Rettungsdrama Rettern fehlen nur noch wenige Zentimeter zum kleinen Julen
Málaga · Nur noch wenige Zentimeter trennen die Retter in Andalusien von dem Brunnenschacht, in dem der kleine Julen sein soll. Spezialisten wollen mit einer winzigen Kamera in das Loch gehen, um den Jungen zu lokalisieren. Derweil beten Hunderte für ein Wunder.
Bei der seit zwölf Tagen andauernden Suche nach dem in einem tiefen Brunnenschacht in Spanien vermuteten Julen lief am Freitag der Countdown. Ein achtköpfiges Team von Bergarbeitern war am Abend nur noch Zentimeter von der Stelle entfernt, an der sich der Zweijährige befinden soll, wie spanische Medien unter Berufung auf die Einsatzkräfte in Andalusien berichteten. Von dort wollten sie ein Loch bohren und mit einer Kamera den Schacht ausleuchten, um Julen aufzuspüren.

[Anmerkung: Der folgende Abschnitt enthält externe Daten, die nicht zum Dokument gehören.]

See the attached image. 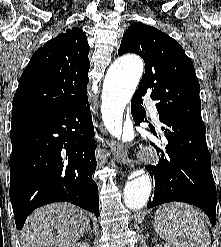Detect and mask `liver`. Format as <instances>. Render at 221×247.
Listing matches in <instances>:
<instances>
[{"label": "liver", "instance_id": "6515ba94", "mask_svg": "<svg viewBox=\"0 0 221 247\" xmlns=\"http://www.w3.org/2000/svg\"><path fill=\"white\" fill-rule=\"evenodd\" d=\"M88 213L68 203L35 210L21 232L23 247H73L90 226Z\"/></svg>", "mask_w": 221, "mask_h": 247}]
</instances>
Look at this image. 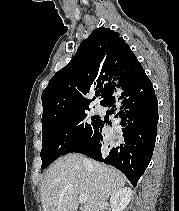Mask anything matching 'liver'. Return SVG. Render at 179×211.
Listing matches in <instances>:
<instances>
[{
	"label": "liver",
	"mask_w": 179,
	"mask_h": 211,
	"mask_svg": "<svg viewBox=\"0 0 179 211\" xmlns=\"http://www.w3.org/2000/svg\"><path fill=\"white\" fill-rule=\"evenodd\" d=\"M126 183L123 174L79 154L57 159L41 184L43 211H77L79 195L87 196L81 211H99Z\"/></svg>",
	"instance_id": "obj_1"
}]
</instances>
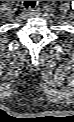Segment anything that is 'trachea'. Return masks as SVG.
Returning a JSON list of instances; mask_svg holds the SVG:
<instances>
[{
	"mask_svg": "<svg viewBox=\"0 0 74 122\" xmlns=\"http://www.w3.org/2000/svg\"><path fill=\"white\" fill-rule=\"evenodd\" d=\"M35 5H36V1H24V6L26 8H28V7L34 8Z\"/></svg>",
	"mask_w": 74,
	"mask_h": 122,
	"instance_id": "1",
	"label": "trachea"
}]
</instances>
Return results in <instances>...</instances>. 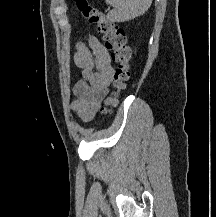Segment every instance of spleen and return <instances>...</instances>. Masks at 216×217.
Returning a JSON list of instances; mask_svg holds the SVG:
<instances>
[{"label":"spleen","mask_w":216,"mask_h":217,"mask_svg":"<svg viewBox=\"0 0 216 217\" xmlns=\"http://www.w3.org/2000/svg\"><path fill=\"white\" fill-rule=\"evenodd\" d=\"M113 9L107 14L111 22H125L144 14L152 0H105Z\"/></svg>","instance_id":"obj_1"}]
</instances>
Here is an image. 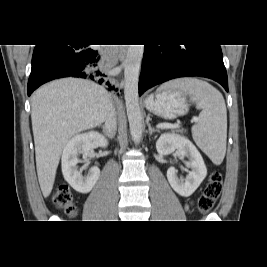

Die Männer arbeiteten in dem Ort Totalán bei Málaga seit Donnerstagabend in einem rund 80 Meter tiefen Rettungsschacht unter schwierigsten Bedingungen zumeist liegend oder knieend. Mit Presslufthämmern und Spitzhacken hatten sie einen insgesamt vier Meter langen waagerechten Tunnel gegraben. Am Nachmittag hatten sie in mühseliger Arbeit zweieinhalb Meter geschafft, bis zum Abend war das Ziel dann fast erreicht.
Zuvor hatten die Gesteinsbedingungen erneut die Arbeiten erschwert, wie Polizeisprecher Jorge Martín vor Journalisten sagte. „Wir haben dieselben Probleme vorgefunden wie an den vergangenen Tagen: extrem harte Felsen.“ Im Laufe der Grabung seien mehrere Mikrosprengungen durchgeführt worden. Ein Hubschrauber wurde geschickt, um mehr Sprengstoff zu holen.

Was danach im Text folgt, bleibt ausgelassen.